When I asked who was it she just hung up.

  Now who’d pull a sorry trick like that?

  I figured you’d come nearer knowin than me.

  Damn meddlin busybodies. Did Mama send any bail money?

  All she sent was seventy-five dollars and I had to prize it out of her hand a bill at a time.

  Hell, that ought to be enough. Have you been to the judge’s office? How much is my bail?

  They fined you seventy-five dollars. Mama called before I come out here.

  Bradshaw sat for a time in awkward silence. He glanced at Edgewater still at the window. Edgewater seemed lost in the study of whatever Saturday commerce moved below him in the streets and appeared not to have been listening.

  Well, what about Billy here? Didn’t she send the money to get him out too?

  I told you all she sent was seventy-five dollars.

  Me and him was in this together. You go tell her I said loan Billy enough to pay his fine. How much is his?

  Twenty-five dollars. But she won’t do it. She paused, looked obliquely at Edgewater. She said he was the one got you in here in the first place. As if you ever needed any help and I told her so.

  Damn, Sudy, how come you always come down so hard on me?

  She stood clasping the purse. Edgewater had turned, watched her. Their eyes met and she stood awkwardly, somehow like a little girl playing grownup, the grace of womanhood always just out of her reach. She dropped her eyes from Edgewater.
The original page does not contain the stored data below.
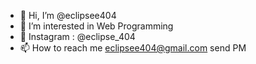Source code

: - 👋 Hi, I’m @eclipsee404
- 👀 I’m interested in Web Programming
- 🔗 Instagram : @eclipse_404
- 📫 How to reach me eclipsee404@gmail.com send PM

<!---
eclipsee404/eclipsee404 is a ✨ special ✨ repository because its `README.md` (this file) appears on your GitHub profile.
You can click the Preview link to take a look at your changes.
--->

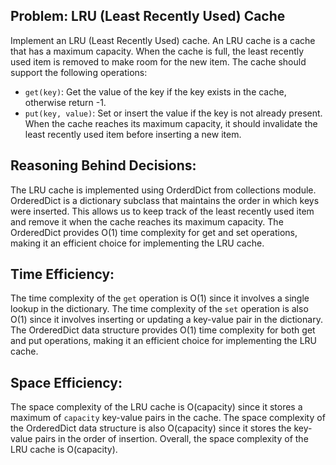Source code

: 
## Problem: LRU (Least Recently Used) Cache

Implement an LRU (Least Recently Used) cache. An LRU cache is a cache that has a maximum capacity. When the cache is full, the least recently used item is removed to make room for the new item. The cache should support the following operations:

- `get(key)`: Get the value of the key if the key exists in the cache, otherwise return -1.
- `put(key, value)`: Set or insert the value if the key is not already present. When the cache reaches its maximum capacity, it should invalidate the least recently used item before inserting a new item.



## Reasoning Behind Decisions:

The LRU cache is implemented using OrderdDict from collections module. OrderedDict is a dictionary subclass that maintains the order in which keys were inserted. This allows us to keep track of the least recently used item and remove it when the cache reaches its maximum capacity. The OrderedDict provides O(1) time complexity for get and set operations, making it an efficient choice for implementing the LRU cache.



## Time Efficiency:

The time complexity of the `get` operation is O(1) since it involves a single lookup in the dictionary. The time complexity of the `set` operation is also O(1) since it involves inserting or updating a key-value pair in the dictionary. The OrderedDict data structure provides O(1) time complexity for both get and put operations, making it an efficient choice for implementing the LRU cache.



## Space Efficiency:

The space complexity of the LRU cache is O(capacity) since it stores a maximum of `capacity` key-value pairs in the cache. The space complexity of the OrderedDict data structure is also O(capacity) since it stores the key-value pairs in the order of insertion. Overall, the space complexity of the LRU cache is O(capacity).

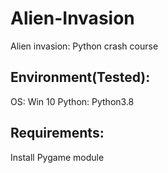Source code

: # Alien-Invasion
Alien invasion: Python crash course


## Environment(Tested):

OS: Win 10
Python: Python3.8

## Requirements:

Install Pygame module



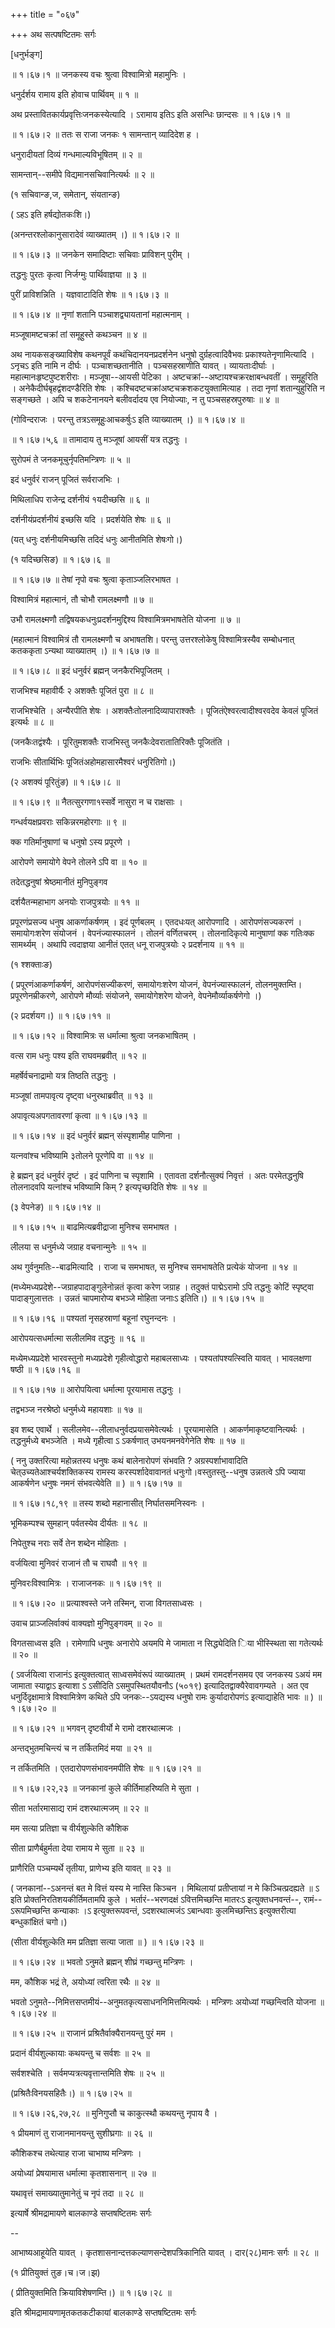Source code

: +++
title = "०६७"

+++
अथ सत्पषष्टितमः सर्गः  

\[धनुर्भङ्ग\]  

 ॥ १।६७।१ ॥ जनकस्य वचः श्रुत्वा विश्वामित्रो महामुनिः ।  

धनुर्दर्शय रामाय इति होवाच पार्थिवम्  ॥  १  ॥   

अथ प्रस्तावितकार्यप्रवृत्तिःजनकस्येत्यादि । ऽरामाय इतिऽ इति असन्धिः छान्दसः ॥ १।६७।१ ॥   

 ॥ १।६७।२ ॥ ततः स राजा जनकः १ सामन्तान् व्यादिदेश ह ।  

धनुरादीयतां दिव्यं गन्धमाल्यविभूषितम्  ॥  २  ॥   

सामन्तान्--समीपे विद्यमानसचिवानित्यर्थः  ॥  २  ॥   

(१ सचिवान्ङ,ज, समेतान्, संयतान्ङ)  

( ऽहऽ इति हर्षद्योतकःशि।)  

(अनन्तरश्लोकानुसारादेवं व्याख्यातम् ।) ॥ १।६७।२ ॥   

 ॥ १।६७।३ ॥ जनकेन समादिष्टाः सचिवाः प्राविशन् पुरीम् ।  

तद्धनुः पुरतः कृत्वा निर्जग्मुः पार्थिवाज्ञया  ॥  ३  ॥   

पुरीं प्राविशन्निति । यज्ञवाटादिति शेषः ॥ १।६७।३ ॥   

 ॥ १।६७।४ ॥ नृणां शतानि पञ्चाशद्व्यायतानां महात्मनाम् ।  

मञ्जूषामष्टचक्रां तां समूहुस्ते कथञ्चन  ॥  ४  ॥   

अथ नायकसङ्ख्याविशेष कथनपूर्वं कथंचिदानयनप्रदर्शनेन धनुषो दुर्ग्रहत्वादिवैभवः प्रकाश्यतेनृणामित्यादि । ऽनृचऽ इति नामि न दीर्घः । पञ्चाशच्छतानीति । पञ्चसहस्राणीति यावत् । व्यायताःदीर्घाः । महात्मानःहृष्टपुष्टशरीराः । मञ्जूषा--आयसी पेटिका । अष्टचक्रां--अष्टायश्चक्ररक्षाबन्धवतीं । समूहुरिति । अनेकैदीर्घबृहद्वंशदण्डैरिति शेषः । कश्चिदष्टचक्रांअष्टचक्रशकटयुक्तामित्याह । तदा नृणां शतान्युहुरिति न सङ्गच्छते । अपि च शकटेनानयने बलीवर्दादय एव नियोज्याः, न तु पञ्चसहस्रपुरुषाः  ॥  ४  ॥   

(गोविन्दराजः । परन्तु तत्रऽसमूहुःआचकर्षुःऽ इति व्याख्यातम् ।) ॥ १।६७।४ ॥   

 ॥ १।६७।५,६ ॥ तामादाय तु मञ्जूषां आयसीं यत्र तद्धनुः ।  

सुरोपमं ते जनकमूचुर्नृपतिमन्त्रिणः  ॥  ५  ॥   

इदं धनुर्वरं राजन् पूजितं सर्वराजभिः ।  

मिथिलाधिप राजेन्द्र दर्शनीयं १यदीच्छसि  ॥  ६  ॥   

दर्शनीयंप्रदर्शनीयं इच्छसि यदि । प्रदर्शयेति शेषः  ॥  ६  ॥   

(यत् धनुः दर्शनीयमिच्छसि तदिदं धनुः आनीतमिति शेषःगो।)  

(१ यदिच्छसिङ) ॥ १।६७।६ ॥   

 ॥ १।६७।७ ॥ तेषां नृपो वचः श्रुत्वा कृताञ्जलिरभाषत ।  

विश्वामित्रं महात्मानं, तौ चोभौ रामलक्ष्मणौ  ॥  ७  ॥   

उभौ रामलक्ष्मणौ तद्विषयकधनुःप्रदर्शनमुद्दिश्य विश्वामित्रमभाषतेति योजना  ॥  ७  ॥   

(महात्मानं विश्वामित्रं तौ रामलक्ष्मणौ च अभाषतशि। परन्तु उत्तरश्लोकेषु विश्वामित्रस्यैव सम्बोधनात् कतककृता ऽन्यथा व्याख्यातम् ।) ॥ १।६७।७ ॥   

 ॥ १।६७।८ ॥ इदं धनुर्वरं ब्रह्मन् जनकैरभिपूजितम् ।  

राजभिश्च महावीर्यैः २ अशक्तैः पूजितं पुरा  ॥  ८  ॥   

राजभिश्चेति । अन्यैरपीति शेषः । अशक्तैःतोलनादिव्यापाराश्क्तैः । पूजितंऐश्वरत्वादीश्वरवदेव केवलं पूजितं इत्यर्थः  ॥  ८  ॥   

(जनकैःतद्वंश्यैः । पूरितुमशक्तैः राजभिस्तु जनकैःदेवरातातिरिक्तैः पूजितंति ।  

राजभिः सीतार्थिभिः पूजितंअहोमहासारमैश्वरं धनुरितिगो।)  

(२ अशक्यं पूरितुंङ) ॥ १।६७।८ ॥   

 ॥ १।६७।९ ॥ नैतत्सुरगणा१स्सर्वे नासुरा न च राक्षसाः ।  

गन्धर्वयक्षप्रवराः सकिन्नरमहोरगाः  ॥  ९  ॥   

क्क गतिर्मानुषाणां च धनुषो ऽस्य प्रपूरणे ।  

आरोपणे समायोगे वेपने तोलने ऽपि वा  ॥  १०  ॥   

तदेतद्धनुषां श्रेष्ठमानीतं मुनिपुङ्गव  

दर्शयैतन्महाभाग अनयोः राजपुत्रयोः  ॥  ११  ॥   

प्रपूरणंप्रसज्य धनुष आकर्णाकर्षणम् । इदं पूर्णबलम् । एतदधःयत् आरोपणादि । आरोपणंसज्यकरणं । समायोगःशरेण संयोजनं । वेपनंज्यास्फालनं । तोलनं वर्णितचरम् । तोलनादिकृत्ये मानुषाणां क्क गतिःक्क सामर्थ्यम् । अथापि त्वदाज्ञया आनीतं एतत् धनू राजपुत्रयोः २ प्रदर्शनाय  ॥  ११  ॥   

(१ श्शक्ताःङ)  

( प्रपूरणंआकर्णाकर्षणं, आरोपणंसज्यीकरणं, समायोगःशरेण योजनं, वेपनंज्यास्फालनं, तोलनमुक्तम्ति। प्रपूरणेनम्रीकरणे, आरोपणे मौर्व्याः संयोजने, समायोगेशरेण योजने, वेपनेमौर्व्याकर्षणेगो ।)  

(२ प्रदर्शयग।) ॥ १।६७।११ ॥   

 ॥ १।६७।१२ ॥ विश्वामित्रः स धर्मात्मा श्रुत्वा जनकभाषितम् ।  

वत्स राम धनुः पश्य इति राघवमब्रवीत्  ॥  १२  ॥   

महर्षेर्वचनाद्रामो यत्र तिष्ठति तद्धनुः ।  

मञ्जूषां तामपावृत्य दृष्ट्वा धनुरथाब्रवीत्  ॥  १३  ॥   

अपावृत्यअपगतावरणां कृत्वा ॥ १।६७।१३ ॥   

 ॥ १।६७।१४ ॥ इदं धनुर्वरं ब्रह्मन् संस्पृशामीह पाणिना ।  

यत्नवांश्च भविष्यामि ३तोलने पूरणेपि वा  ॥  १४  ॥   

हे ब्रह्मन् इदं धनुर्वरं दृष्टं । इदं पाणिना च स्पृशामि । एतावता दर्शनौत्सुक्यं निवृत्तं । अतः परमेतद्धनुषि तोलनादवपि यत्नांश्च भविष्यामि किम् ? इत्यपृच्छदिति शेषः  ॥  १४  ॥   

(३ वेपनेङ) ॥ १।६७।१४ ॥   

 ॥ १।६७।१५ ॥ बाढमित्यब्रवीद्राजा मुनिश्च समभाषत ।  

लीलया स धनुर्मध्ये जग्राह वचनान्मुनेः  ॥  १५  ॥   

अथ गुर्वनुमतिः--बाढमित्यादि । राजा च समभाषत, स मुनिश्च समभाषतेति प्रत्येकं योजना  ॥  १४  ॥   

(मध्येमध्यप्रदेशे--जग्राहपादाङ्गुलेनोन्नतं कृत्वा करेण जग्राह । तदुक्तं पाद्मेऽरामो ऽपि तद्धनुः कोटिं स्पृष्ट्वा पादाङ्गुलात्ततः । उन्नतं चापमारोप्य बभञ्जे मोहिता जनाःऽ इतिति।) ॥ १।६७।१५ ॥   

 ॥ १।६७।१६ ॥ पश्यतां नृसहस्राणां बहूनां रघुनन्दनः ।  

आरोपयत्सधर्मात्मा सलीलमिव तद्धनुः  ॥  १६  ॥   

मध्येमध्यप्रदेशे भारवस्तुनो मध्यप्रदेशे गृहीत्वोद्धारो महाबलसाध्यः । पश्यतांपश्यत्स्विति यावत् । भावलक्षणा षष्ठी ॥ १।६७।१६ ॥   

 ॥ १।६७।१७ ॥ आरोपयित्वा धर्मात्मा पूरयामास तद्धनुः ।  

तद्वभञ्ज नरश्रेष्ठो धनुर्मध्ये महायशाः  ॥  १७  ॥   

इव शब्द एवार्थे । सलीलमेव--लीलाधनुर्वदप्रयासमेवेत्यर्थः । पूरयामासेति । आकर्णमाकृष्टवानित्यर्थः । तद्धनुर्मध्ये बभञ्जेति । मध्ये गृहीत्वा ऽ ऽकर्षणात् उभयनमनवेगेनेति शेषः  ॥  १७  ॥   

( ननु उक्तरित्या महोन्नतस्य धनुषः कथं बालेनारोपणं संभवति ? अग्रस्पर्शाभावादिति चेत्उच्यतेआश्चर्यशक्तिकस्य रामस्य करस्पर्शादेवावानतं धनुःगो।वस्तुतस्तु--धनुष उन्नतत्वे ऽपि ज्याया आकर्षणेन धनुषः नमनं संभवत्येवेति  ॥ ) ॥ १।६७।१७ ॥   

 ॥ १।६७।१८,१९ ॥ तस्य शब्दो महानासीत् निर्घातसमनिस्वनः ।  

भूमिकम्पश्च सुमहान् पर्वतस्येव दीर्यतः  ॥  १८  ॥   

निपेतुश्च नराः सर्वे तेन शब्देन मोहिताः ।  

वर्जयित्वा मुनिवरं राजानं तौ च राघवौ  ॥  १९  ॥   

मुनिवरःविश्वामित्रः । राजाजनकः ॥ १।६७।१९ ॥   

 ॥ १।६७।२० ॥ प्रत्याश्वस्ते जने तस्मिन्, राजा विगतसाध्वसः ।  

उवाच प्राञ्जलिर्वाक्यं वाक्यज्ञो मुनिपुङ्गवम्  ॥  २०  ॥   

विगतसाध्वस इति । रामेणापि धनुषः अनारोपे अयमपि मे जामाता न सिद्ध्येदिति िया भीस्स्थिता सा गतेत्यर्थः  ॥  २०  ॥   

( ऽवर्जयित्वा राजानंऽ इत्युक्तत्वात् साध्वसमेवंरूपं व्याख्यातम् । प्रथमं रामदर्शनसमय एव जनकस्य ऽअयं मम जामाता स्याद्वाऽ इत्याशा ऽ ऽसीदिति ऽसमुपस्थितयौवनौऽ (५०१९) इत्यादितद्वाक्यैरेवावगम्यते । अत एव धनुर्दिदृक्षामात्रे विश्वामित्रेण कथिते ऽपि जनकः--ऽयद्यस्य धनुषो रामः कुर्यादारोपणंऽ इत्याद्याहेति भावः  ॥ ) ॥ १।६७।२० ॥   

 ॥ १।६७।२१ ॥ भगवन् दृष्टवीर्यो मे रामो दशरथात्मजः ।  

अन्तद्भुतमचिन्त्यं च न तर्कितमिदं मया  ॥  २१  ॥   

न तर्कितमिति । एतदारोपणसंभावनमपीति शेषः ॥ १।६७।२१ ॥   

 ॥ १।६७।२२,२३ ॥ जनकानां कुले कीर्तिमाहरिष्यति मे सुता ।  

सीता भर्तारमासाद्य रामं दशरथात्मजम्  ॥  २२  ॥   

मम सत्या प्रतिज्ञा च वीर्यशुल्केति कौशिक  

सीता प्राणैर्बहुर्मता देया रामाय मे सुता  ॥  २३  ॥   

प्राणैरिति पञ्चम्यर्थे तृतीया, प्राणेभ्य इति यावत्  ॥  २३  ॥   

( जनकानां--ऽअनन्तं बत मे वित्तं यस्य मे नास्ति किञ्चन । मिथिलायां प्रतीप्तायां न मे किञ्चित्प्रदह्यते  ॥  ऽ इति प्रोक्तनिरतिशयकीर्तिमतामपि कुले । भर्तारं--भरणदक्षं ऽवित्तमिच्छन्ति मातरःऽ इत्युक्तधनवन्तं--, रामं--ऽरूपमिच्छन्ति कन्याकाः ।ऽ इत्युक्तरूपवन्तं, ऽदशरथात्मजंऽ ऽबान्धवाः कुलमिच्छन्तिऽ इत्युक्तरीत्या बन्धुकांक्षितं चगो।)  

(सीता वीर्यशुल्केति मम प्रतिज्ञा सत्या जाता  ॥ ) ॥ १।६७।२३ ॥   

 ॥ १।६७।२४ ॥ भवतो ऽनुमते ब्रह्मन् शीघ्रं गच्छन्तु मन्त्रिणः ।  

मम, कौशिक भद्रं ते, अयोध्यां त्वरिता रथैः  ॥  २४  ॥   

भवतो ऽनुमते--निमित्तसप्तमीयं--अनुमतकृत्यसाधननिमित्तमित्यर्थः । मन्त्रिणः अयोध्यां गच्छन्त्विति योजना ॥ १।६७।२४ ॥   

 ॥ १।६७।२५ ॥ राजानं प्रश्रितैर्वाक्यैरानयन्तु पुरं मम ।  

प्रदानं वीर्यशुल्कायाः कथयन्तु च सर्वशः  ॥  २५  ॥   

सर्वशश्चेति । सर्वमप्यत्रत्यवृत्तान्तमिति शेषः  ॥  २५  ॥   

(प्रश्रितैःविनयसहितैः।) ॥ १।६७।२५ ॥   

 ॥ १।६७।२६,२७,२८ ॥ मुनिगुप्तौ च काकुत्स्थौ कथयन्तु नृपाय वै ।  

१ प्रीयमाणं तु राजानमानयन्तु सुशीघ्रगाः  ॥  २६  ॥   

कौशिकश्च तथेत्याह राजा चाभाष्य मन्त्रिणः ।  

अयोध्यां प्रेषयामास धर्मात्मा कृतशासनान्  ॥  २७  ॥   

यथावृत्तं समाख्यातुमानेतुं च नृपं तदा  ॥  २८  ॥   

इत्यार्षे श्रीमद्रामायणे बालकाण्डे सप्तषष्टितमः सर्गः  

--  

आभाष्यआहूयेति यावत् । कृतशासनान्दत्तकल्याणसन्देशपत्रिकानिति यावत् । दार(२८)मानः सर्गः  ॥  २८  ॥   

(१ प्रीतियुक्तं तुङ।च।ज।झ)  

( प्रीतियुक्तमिति क्रियाविशेषणम्ति।) ॥ १।६७।२८ ॥   

इति श्रीमद्रामायणामृतकतकटीकायां बालकाण्डे सप्तषष्टितमः सर्गः  

  

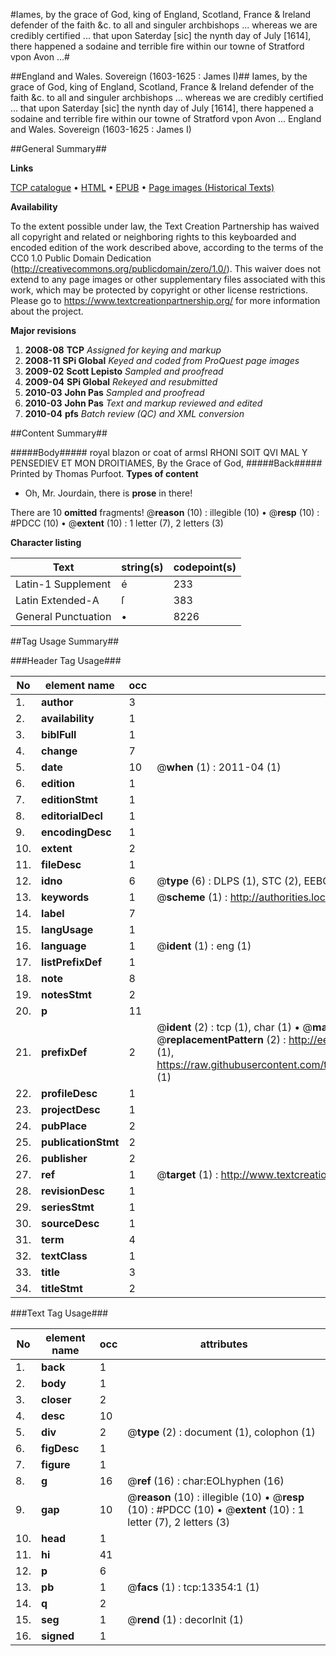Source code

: #Iames, by the grace of God, king of England, Scotland, France & Ireland defender of the faith &c. to all and singuler archbishops ... whereas we are credibly certified ... that upon Saterday [sic] the nynth day of July [1614], there happened a sodaine and terrible fire within our towne of Stratford vpon Avon ...#

##England and Wales. Sovereign (1603-1625 : James I)##
Iames, by the grace of God, king of England, Scotland, France & Ireland defender of the faith &c. to all and singuler archbishops ... whereas we are credibly certified ... that upon Saterday [sic] the nynth day of July [1614], there happened a sodaine and terrible fire within our towne of Stratford vpon Avon ...
England and Wales. Sovereign (1603-1625 : James I)

##General Summary##

**Links**

[TCP catalogue](http://www.ota.ox.ac.uk/tcp/)  • 
[HTML](http://tei.it.ox.ac.uk/tcp/Texts-HTML/free/A69/A69347.html)  • 
[EPUB](http://tei.it.ox.ac.uk/tcp/Texts-EPUB/free/A69/A69347.epub) • 
[Page images (Historical Texts)](https://historicaltexts.jisc.ac.uk/eebo-33151047e)

**Availability**

To the extent possible under law, the Text Creation Partnership has waived all copyright and related or neighboring rights to this keyboarded and encoded edition of the work described above, according to the terms of the CC0 1.0 Public Domain Dedication (http://creativecommons.org/publicdomain/zero/1.0/). This waiver does not extend to any page images or other supplementary files associated with this work, which may be protected by copyright or other license restrictions. Please go to https://www.textcreationpartnership.org/ for more information about the project.

**Major revisions**

1. __2008-08__ __TCP__ *Assigned for keying and markup*
1. __2008-11__ __SPi Global__ *Keyed and coded from ProQuest page images*
1. __2009-02__ __Scott Lepisto__ *Sampled and proofread*
1. __2009-04__ __SPi Global__ *Rekeyed and resubmitted*
1. __2010-03__ __John Pas__ *Sampled and proofread*
1. __2010-03__ __John Pas__ *Text and markup reviewed and edited*
1. __2010-04__ __pfs__ *Batch review (QC) and XML conversion*

##Content Summary##

#####Body#####
royal blazon or coat of armsI RHONI SOIT QVI MAL Y PENSEDIEV ET MON DROITIAMES, By the Grace of God,
#####Back#####
Printed by Thomas Purfoot.
**Types of content**

  * Oh, Mr. Jourdain, there is **prose** in there!

There are 10 **omitted** fragments! 
 @__reason__ (10) : illegible (10)  •  @__resp__ (10) : #PDCC (10)  •  @__extent__ (10) : 1 letter (7), 2 letters (3)

**Character listing**


|Text|string(s)|codepoint(s)|
|---|---|---|
|Latin-1 Supplement|é|233|
|Latin Extended-A|ſ|383|
|General Punctuation|•|8226|

##Tag Usage Summary##

###Header Tag Usage###

|No|element name|occ|attributes|
|---|---|---|---|
|1.|__author__|3||
|2.|__availability__|1||
|3.|__biblFull__|1||
|4.|__change__|7||
|5.|__date__|10| @__when__ (1) : 2011-04 (1)|
|6.|__edition__|1||
|7.|__editionStmt__|1||
|8.|__editorialDecl__|1||
|9.|__encodingDesc__|1||
|10.|__extent__|2||
|11.|__fileDesc__|1||
|12.|__idno__|6| @__type__ (6) : DLPS (1), STC (2), EEBO-CITATION (1), OCLC (1), VID (1)|
|13.|__keywords__|1| @__scheme__ (1) : http://authorities.loc.gov/ (1)|
|14.|__label__|7||
|15.|__langUsage__|1||
|16.|__language__|1| @__ident__ (1) : eng (1)|
|17.|__listPrefixDef__|1||
|18.|__note__|8||
|19.|__notesStmt__|2||
|20.|__p__|11||
|21.|__prefixDef__|2| @__ident__ (2) : tcp (1), char (1)  •  @__matchPattern__ (2) : ([0-9\-]+):([0-9IVX]+) (1), (.+) (1)  •  @__replacementPattern__ (2) : http://eebo.chadwyck.com/downloadtiff?vid=$1&page=$2 (1), https://raw.githubusercontent.com/textcreationpartnership/Texts/master/tcpchars.xml#$1 (1)|
|22.|__profileDesc__|1||
|23.|__projectDesc__|1||
|24.|__pubPlace__|2||
|25.|__publicationStmt__|2||
|26.|__publisher__|2||
|27.|__ref__|1| @__target__ (1) : http://www.textcreationpartnership.org/docs/. (1)|
|28.|__revisionDesc__|1||
|29.|__seriesStmt__|1||
|30.|__sourceDesc__|1||
|31.|__term__|4||
|32.|__textClass__|1||
|33.|__title__|3||
|34.|__titleStmt__|2||


###Text Tag Usage###

|No|element name|occ|attributes|
|---|---|---|---|
|1.|__back__|1||
|2.|__body__|1||
|3.|__closer__|2||
|4.|__desc__|10||
|5.|__div__|2| @__type__ (2) : document (1), colophon (1)|
|6.|__figDesc__|1||
|7.|__figure__|1||
|8.|__g__|16| @__ref__ (16) : char:EOLhyphen (16)|
|9.|__gap__|10| @__reason__ (10) : illegible (10)  •  @__resp__ (10) : #PDCC (10)  •  @__extent__ (10) : 1 letter (7), 2 letters (3)|
|10.|__head__|1||
|11.|__hi__|41||
|12.|__p__|6||
|13.|__pb__|1| @__facs__ (1) : tcp:13354:1 (1)|
|14.|__q__|2||
|15.|__seg__|1| @__rend__ (1) : decorInit (1)|
|16.|__signed__|1||
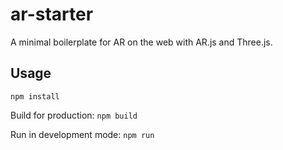 # ar-starter

A minimal boilerplate for AR on the web with AR.js and Three.js.

## Usage

`npm install`

Build for production:
`npm build`

Run in development mode:
`npm run`
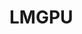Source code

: # LMGPU

<!-- [![Stable](https://img.shields.io/badge/docs-stable-blue.svg)](https://chelseatrotter.github.io/LMGPU.jl/stable)
[![Dev](https://img.shields.io/badge/docs-dev-blue.svg)](https://chelseatrotter.github.io/LMGPU.jl/dev)
[![Build Status](https://travis-ci.com/chelseatrotter/LMGPU.jl.svg?branch=master)](https://travis-ci.com/chelseatrotter/LMGPU.jl)
[![Codecov](https://codecov.io/gh/chelseatrotter/LMGPU.jl/branch/master/graph/badge.svg)](https://codecov.io/gh/chelseatrotter/LMGPU.jl)
[![Coveralls](https://coveralls.io/repos/github/chelseatrotter/LMGPU.jl/badge.svg?branch=master)](https://coveralls.io/github/chelseatrotter/LMGPU.jl?branch=master) -->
  I’ll see if I can get some more money, she said.

  Get it where?

  I’ll go try to cash a check.

  I always thought you had to have money in the bank to cash a check.

  Just let me alone, all right. I’ll be back in a little while. Just wait here.

  We wasn’t planning on goin anywhere, Bradshaw said sarcastically.

  This time when she came the jailer was with her. He unlocked the cell and motioned them out. They followed her down the stairs, their footfalls hollow and echoing in these sepulchral halls of justice and onto the first floor. Idlers they passed glanced at them without much interest and they pushed through the heavy door and out onto the steps. Edgewater took a deep breath, already there was a smell of autumn in the air he filled his lungs with.